『バンコックを封鎖せよ』というスローガンで始まったバンコックの大規模デモ。昨日は緊張の内にスタートしたが、情報を見る限り、大きな混乱はなかった。今日は明日からのインド行に備えて、買い物や銀行へ行くため、街に出たついでにちょっと様子を覗いてみた。
いつものようにスクンビットの外れからバスに乗る。普段と変わらない。ただ無料バスが4台続けてきた。いつもはスクンビットを突き抜ける2番というバスに乗ったが、途中のエカマイで進路を北に取ってしまう。仕方なくBTSに乗り換え。午前10時台としては混んでいた。プロンポンのいつも行く銀行はかなり空いていて、すぐに順番が来た。聞けば、昨日もお客は少なかったという。因みにタイ株式市場、昨日上昇に転じている。為替も思ったほど落ちていない。取り敢えず混乱なし、と市場は見たのだろうか?
お昼ご飯、プロンポンのいつもの定食屋へ行く。普段と変わりない混雑だが、中に学校や幼稚園が休みになってしまった日本人母子がちらほら。いつまで休むつもりだろうか、学校。
そしてプロンポンからアソークまで歩いて行く。今日は日差しは強いがさわやかな風が吹く。なぜか空も心持青く、空気もよい。これは車が少ないせいだろうか。途中で道路が一部封鎖され、アソークの交差点へ行く道が制限されている。バスはここで迂回する。

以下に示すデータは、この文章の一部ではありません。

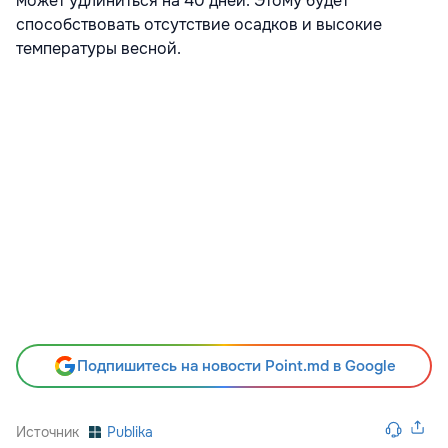
может удлиниться на 40 дней. Этому будет
способствовать отсутствие осадков и высокие
температуры весной.
Подпишитесь на новости Point.md в Google
Источник
Publika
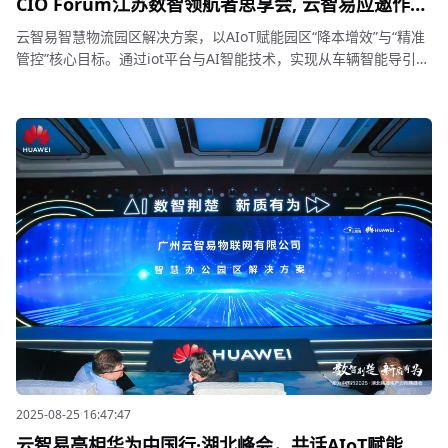
CIO Forum江苏数智领航者思享会, 云智易应邀作为
物流园区解决方案伙伴展出
云智易智慧物流园区解决方案，以AIoT赋能园区“降本增效”与“精准
管控”核心目标。通过iot平台与AI智能技术，实现从车辆智能导引、
月台自动调度，到设备预测性维护、仓储安全AI巡检的全链路智能
化
2025-08-25 16:47:47
云智易亮相华为中国行·湖北峰会，共话AIoT赋能园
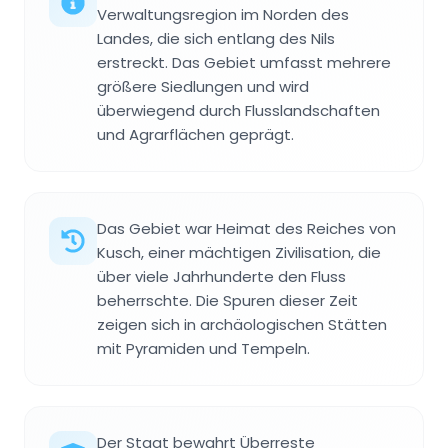
Verwaltungsregion im Norden des
Landes, die sich entlang des Nils
erstreckt. Das Gebiet umfasst mehrere
größere Siedlungen und wird
überwiegend durch Flusslandschaften
und Agrarflächen geprägt.
Das Gebiet war Heimat des Reiches von
Kusch, einer mächtigen Zivilisation, die
über viele Jahrhunderte den Fluss
beherrschte. Die Spuren dieser Zeit
zeigen sich in archäologischen Stätten
mit Pyramiden und Tempeln.
Der Staat bewahrt Überreste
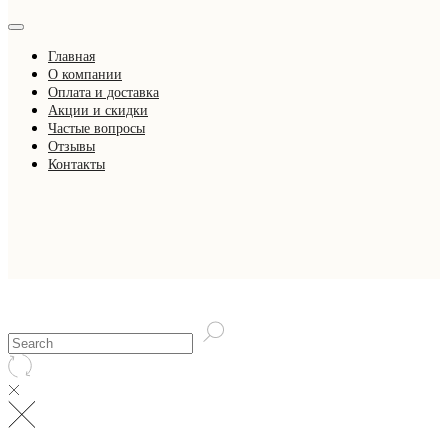
Главная
О компании
Оплата и доставка
Акции и скидки
Частые вопросы
Отзывы
Контакты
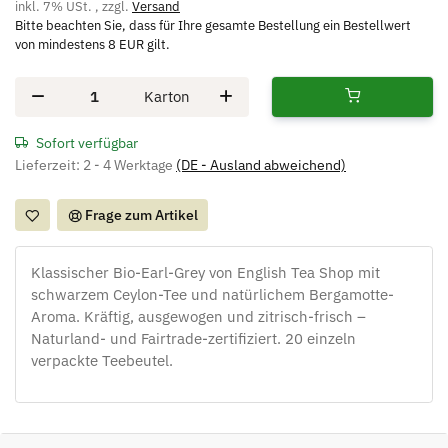
inkl. 7% USt. , zzgl.
Versand
Bitte beachten Sie, dass für Ihre gesamte Bestellung ein Bestellwert
von mindestens 8 EUR gilt.
Karton
Sofort verfügbar
Lieferzeit:
2 - 4 Werktage
(DE - Ausland abweichend)
Frage zum Artikel
Klassischer Bio-Earl-Grey von English Tea Shop mit
schwarzem Ceylon-Tee und natürlichem Bergamotte-
Aroma. Kräftig, ausgewogen und zitrisch-frisch –
Naturland- und Fairtrade-zertifiziert. 20 einzeln
verpackte Teebeutel.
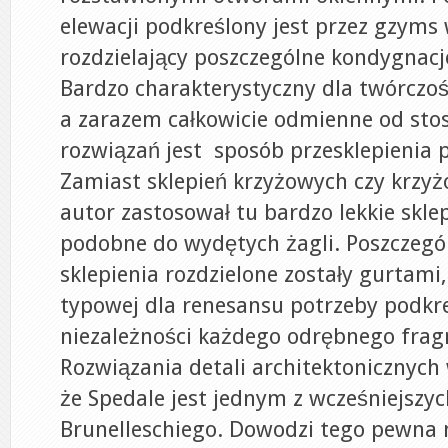
elewacji podkreślony jest przez gzyms
rozdzielający poszczególne kondygnac
Bardzo charakterystyczny dla twórczoś
a zarazem całkowicie odmienne od st
rozwiązań jest sposób przesklepienia 
Zamiast sklepień krzyżowych czy krzy
autor zastosował tu bardzo lekkie skle
podobne do wydętych żagli. Poszczegó
sklepienia rozdzielone zostały gurtami
typowej dla renesansu potrzeby podkr
niezależności każdego odrębnego fra
Rozwiązania detali architektonicznych
że Spedale jest jednym z wcześniejszyc
Brunelleschiego. Dowodzi tego pewna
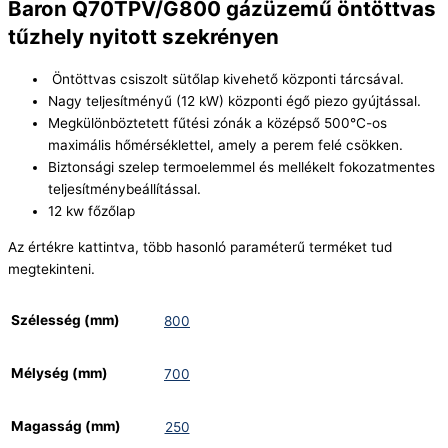
Baron Q70TPV/G800 gázüzemű öntöttvas
tűzhely nyitott szekrényen
Öntöttvas csiszolt sütőlap kivehető központi tárcsával.
Nagy teljesítményű (12 kW) központi égő piezo gyújtással.
Megkülönböztetett fűtési zónák a középső 500°C-os
maximális hőmérséklettel, amely a perem felé csökken.
Biztonsági szelep termoelemmel és mellékelt fokozatmentes
teljesítménybeállítással.
12 kw főzőlap
Az értékre kattintva, több hasonló paraméterű terméket tud
megtekinteni.
Szélesség (mm)
800
Mélység (mm)
700
Magasság (mm)
250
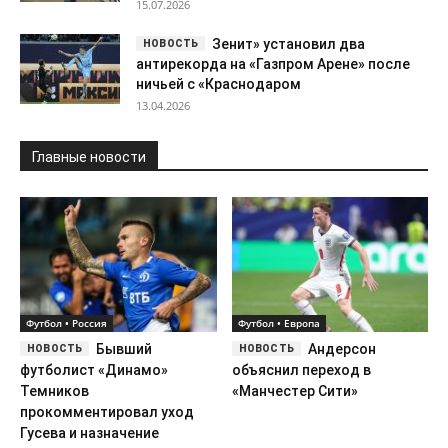
15.07.2026
Зенит» установил два
антирекорда на «Газпром Арене» после
ничьей с «Краснодаром
13.04.2026
Главные новости
Футбол • Россия
Футбол • Европа
Бывший
Андерсон
футболист «Динамо»
объяснил переход в
Темников
«Манчестер Сити»
прокомментировал уход
Гусева и назначение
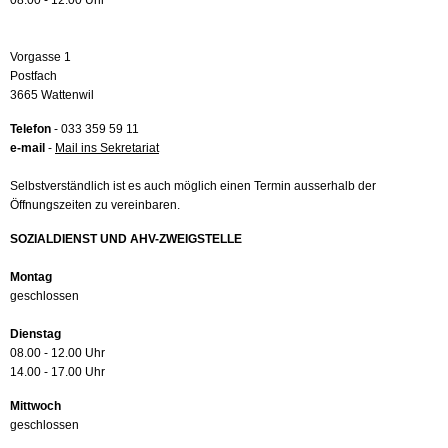
08.00 - 12.00 Uhr
Vorgasse 1
Postfach
3665 Wattenwil
Telefon
- 033 359 59 11
e-mail
-
Mail ins Sekretariat
Selbstverständlich ist es auch möglich einen Termin ausserhalb der
Öffnungszeiten zu vereinbaren.
SOZIALDIENST UND AHV-ZWEIGSTELLE
Montag
geschlossen
Dienstag
08.00 - 12.00 Uhr
14.00 - 17.00 Uhr
Mittwoch
geschlossen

交差点付近は野外ライブの会場のようだ。四方の道は全て塞がれており、路上に紙を敷いて座る人、無用に歩き回る観光客などでごった返していた。ステージ上では上半身裸の男性が何か盛んに喚いているが、時折笑いが起こる。周囲の皆はホイッスルを吹き、旗を振り、記念写真を撮り、楽しんでいるようにしか見えない。路上には屋台が並び、デモグッズが大量に販売されている。これだけ見ればお祭りだ。宝くじ売りもいつもより多い気がする。後方にはテントが張られており、長期戦の構えもある。
一角でどよめきと歓声が起こる。大勢がテントの方に殺到し、写真を撮ろうとしている。アイドル歌手でも来たかと思ったが、どうやらこのデモの主導者、スティープ氏が演説を終わり、立ち去ろうとしているところだった。噂によれば、デモ参加者は減ってきている。テコ入れのためにも各地を回っているのだろう。
前回11月にもデモを見学したが、その時は『タイのお祭り』と位置付けてみた。今回も基本的には変わらないが、正直ここまで大規模に、市民生活を犠牲にしてまで、デモを実行することは我々には理解できない。しかし我々に理解できないことをすぐに『法治国家でない』とか『民主的でない』と切り捨てることは簡単だが、不思議と見えない何かの力が働いているように思えてならない。
今回の騒動、根本的には既存勢力と新興勢力の利権争い、であるとは思う。だが庶民はいつも振り回されるだけなのだろうか。貰うものはしっかり貰い、楽しむところはしっかり楽しむ、強かな人々がそこに居る。タイは太古より現在まで、このような事態を繰り返しているのかもしれない。するとデモ隊が封鎖した場所は公共スペースというより、神の庭、に思える。神の庭で裁きを待つ人々、いずれが正しく、いずれが間違っているにしても、これは必要不可欠な儀式ということだろう。最後は流血の大参事、というのだけは避けて欲しい。だが神の裁きは時として残酷、ということも。ちょっと心配なタイである。